Take every line from the data that has the word "soul" in it.

_Supplied data_:
- Opening Delimiter -
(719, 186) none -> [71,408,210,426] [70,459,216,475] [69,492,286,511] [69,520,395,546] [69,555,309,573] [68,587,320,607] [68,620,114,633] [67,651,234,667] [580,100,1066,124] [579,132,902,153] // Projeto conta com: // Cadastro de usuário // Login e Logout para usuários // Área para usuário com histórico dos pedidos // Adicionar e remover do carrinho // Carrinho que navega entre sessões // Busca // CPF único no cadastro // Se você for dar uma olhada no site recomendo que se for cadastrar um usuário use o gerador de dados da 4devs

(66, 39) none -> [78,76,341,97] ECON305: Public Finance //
- Closing Delimiter -
- Opening Delimiter -
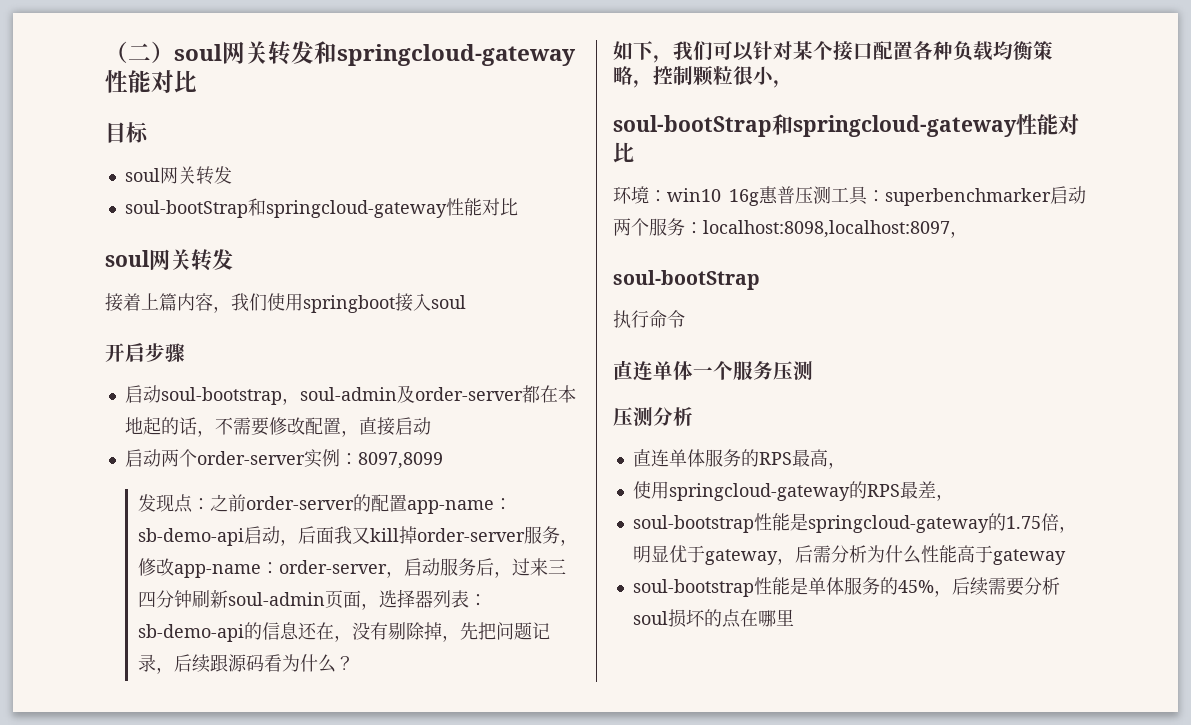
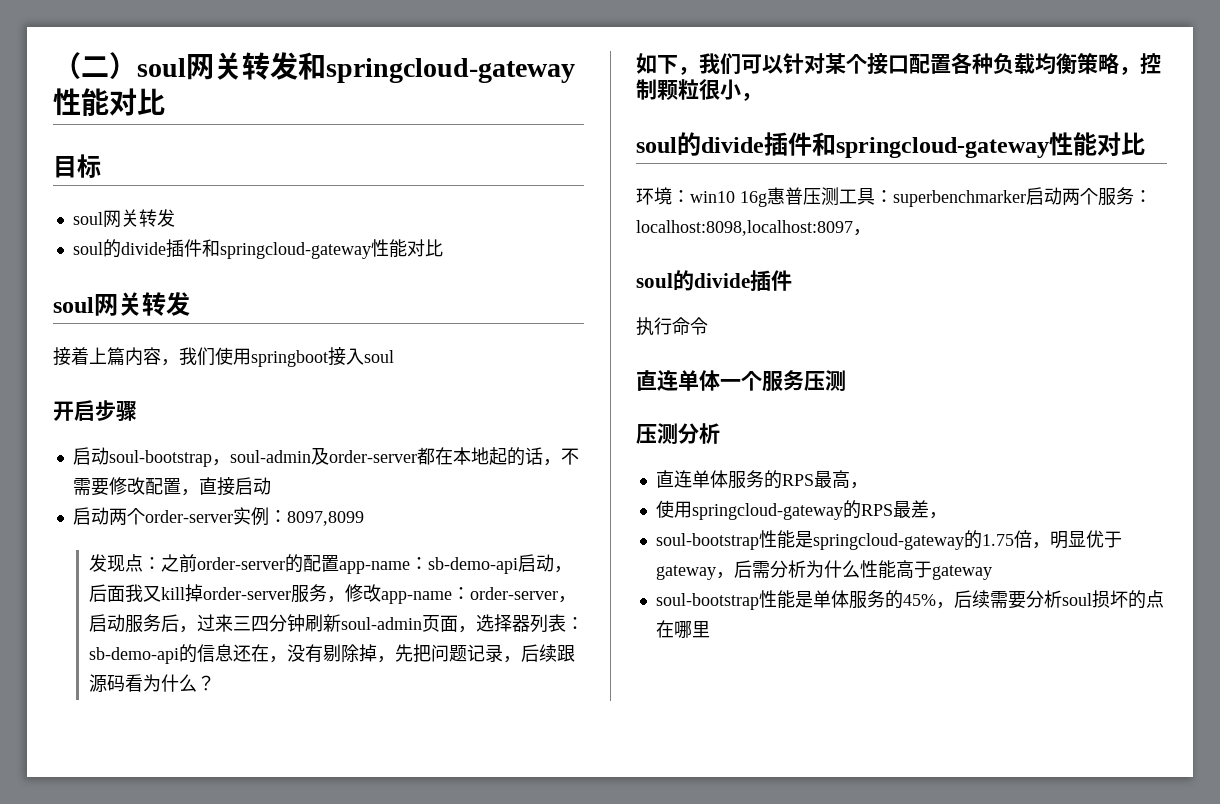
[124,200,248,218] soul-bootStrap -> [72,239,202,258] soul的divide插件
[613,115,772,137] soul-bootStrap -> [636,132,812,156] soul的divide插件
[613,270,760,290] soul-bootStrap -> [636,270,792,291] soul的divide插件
- Closing Delimiter -
_Reply_:
[124,200,248,218] soul-bootStrap -> [72,239,202,258] soul的divide插件
[613,115,772,137] soul-bootStrap -> [636,132,812,156] soul的divide插件
[613,270,760,290] soul-bootStrap -> [636,270,792,291] soul的divide插件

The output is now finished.